The lack of useful and convincing studies and the difficulties of validating diets in CSU should be interpreted in its historical context. The focus has largely been on allergy, but it has long been proven that immunoglobulin E (IgE)-mediated allergy is extremely rare in CSU. Subsequently the focus was still on specific external causes, and therefore dietary amines, pseudo-allergens and other eliciting agents have been proposed and studied with more or less success. Certain foods containing aromatic components or alcohol have been identified as triggering factors (3). Even if the current state of the art is to recognize that a pseudo-allergen-free diet is “only” controversial, the future will probably show that the pseudo-allergen-free diet or other proposals will become increasingly discredited if the published studies and interpretation are still biased on the assumptions of intolerance (pseudo-allergen) or an external specific stimulus being responsible for CSU. However, this does not mean that diet as a potential modifying measure is not implicated in positive results, as has been the case for many published trials in high-impact journals. The problem arises as to how to interpret the potential effects of diets or changing habits. These should be studied in future not as an intolerance or allergy, but as a potential modifying factor. Change in dietary habits has been proven to change metabolic parameters, to affect microbiota composition and diversity or even inflammation-associated characteristics. Any of these endpoints could affect the activity of urticaria, which is a chronic inflammatory condition (4).
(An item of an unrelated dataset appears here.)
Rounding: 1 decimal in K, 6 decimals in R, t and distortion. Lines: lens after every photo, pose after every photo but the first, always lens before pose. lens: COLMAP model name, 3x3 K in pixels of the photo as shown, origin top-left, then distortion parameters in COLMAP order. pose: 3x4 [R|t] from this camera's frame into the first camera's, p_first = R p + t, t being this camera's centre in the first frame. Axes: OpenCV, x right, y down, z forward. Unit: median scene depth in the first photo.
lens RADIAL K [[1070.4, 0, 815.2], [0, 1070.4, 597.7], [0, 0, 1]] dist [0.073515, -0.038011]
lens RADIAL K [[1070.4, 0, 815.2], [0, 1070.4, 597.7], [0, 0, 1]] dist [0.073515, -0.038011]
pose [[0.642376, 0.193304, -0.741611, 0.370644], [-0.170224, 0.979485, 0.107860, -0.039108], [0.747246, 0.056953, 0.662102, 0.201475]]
It is otherwise of interest, that the authors conclude that personalized diets could be of benefit in individual patients, and extending this idea should not discard that in the future urticaria would not be seen as disease entity, but as a guiding symptom, which could have multiple underlying (otherwise subclinical) aetiologies, including metabolic disease, intolerance reactions, and dysbiosis. No clinical study would reveal statistically relevant differences as no unique specific cause would be the reason. Otherwise personalized treatment options of underlying, often subclinical, disease could justify personalized diets.
Seen in this light, one of the assessed studies did not show improvement in urticaria with a fish-free diet, but, on the contrary, showed a potential beneficial effect of including (mainly oily) fish in the diet of some patients with CSU (5). In fact, this study showed how inflammatory parameters were associated with fish intake as well as with Urticaria Activity Score. Other previously published data could be re-interpreted in the light of different effects of dietary habits on the course of urticaria. In fact, as an example, recent research focuses on ultra-processed food as a risk factor for several chronic diseases (6), and pseudo-allergens could have been an epiphenomenic marker of other dietary habits.
Changes in lifestyle can be very cheap, but need more time and training for physicians and other health professions, and are, on the whole, a neglected field in less-funded medical research, such as in CSU.
The author of the original article (Hélène Cornillier) was given the opportunity to comment in response to this Correspondence, but chose not to do so.